* _YOUR OBJECTIVE_: Exactly reproduce the data from its first line through the line with "- Viewing, filtering, sorting, and", leaving out every line after it.

* _SUPPLIED DATA_:
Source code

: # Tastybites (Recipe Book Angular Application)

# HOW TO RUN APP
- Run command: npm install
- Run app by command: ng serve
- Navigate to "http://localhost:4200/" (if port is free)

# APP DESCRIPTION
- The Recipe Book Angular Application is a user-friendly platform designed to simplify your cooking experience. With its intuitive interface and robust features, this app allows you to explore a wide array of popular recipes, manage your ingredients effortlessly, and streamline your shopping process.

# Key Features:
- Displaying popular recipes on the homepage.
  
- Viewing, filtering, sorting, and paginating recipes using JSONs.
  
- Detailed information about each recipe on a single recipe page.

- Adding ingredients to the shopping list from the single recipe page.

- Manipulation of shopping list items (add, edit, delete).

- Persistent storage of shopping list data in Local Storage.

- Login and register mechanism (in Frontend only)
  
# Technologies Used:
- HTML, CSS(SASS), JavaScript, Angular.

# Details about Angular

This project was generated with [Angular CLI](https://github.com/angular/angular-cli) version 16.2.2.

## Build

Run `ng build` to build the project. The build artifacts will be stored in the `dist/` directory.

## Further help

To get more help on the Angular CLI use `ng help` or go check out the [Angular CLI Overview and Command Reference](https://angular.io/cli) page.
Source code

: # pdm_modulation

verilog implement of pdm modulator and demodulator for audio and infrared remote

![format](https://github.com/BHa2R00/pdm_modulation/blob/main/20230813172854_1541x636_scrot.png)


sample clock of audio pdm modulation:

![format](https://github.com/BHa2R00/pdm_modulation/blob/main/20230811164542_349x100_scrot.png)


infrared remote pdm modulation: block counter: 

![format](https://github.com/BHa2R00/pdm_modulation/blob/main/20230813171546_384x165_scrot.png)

* _TASK OUTPUT_:
Source code

: # Tastybites (Recipe Book Angular Application)

# HOW TO RUN APP
- Run command: npm install
- Run app by command: ng serve
- Navigate to "http://localhost:4200/" (if port is free)

# APP DESCRIPTION
- The Recipe Book Angular Application is a user-friendly platform designed to simplify your cooking experience. With its intuitive interface and robust features, this app allows you to explore a wide array of popular recipes, manage your ingredients effortlessly, and streamline your shopping process.

# Key Features:
- Displaying popular recipes on the homepage.
  
- Viewing, filtering, sorting, and paginating recipes using JSONs.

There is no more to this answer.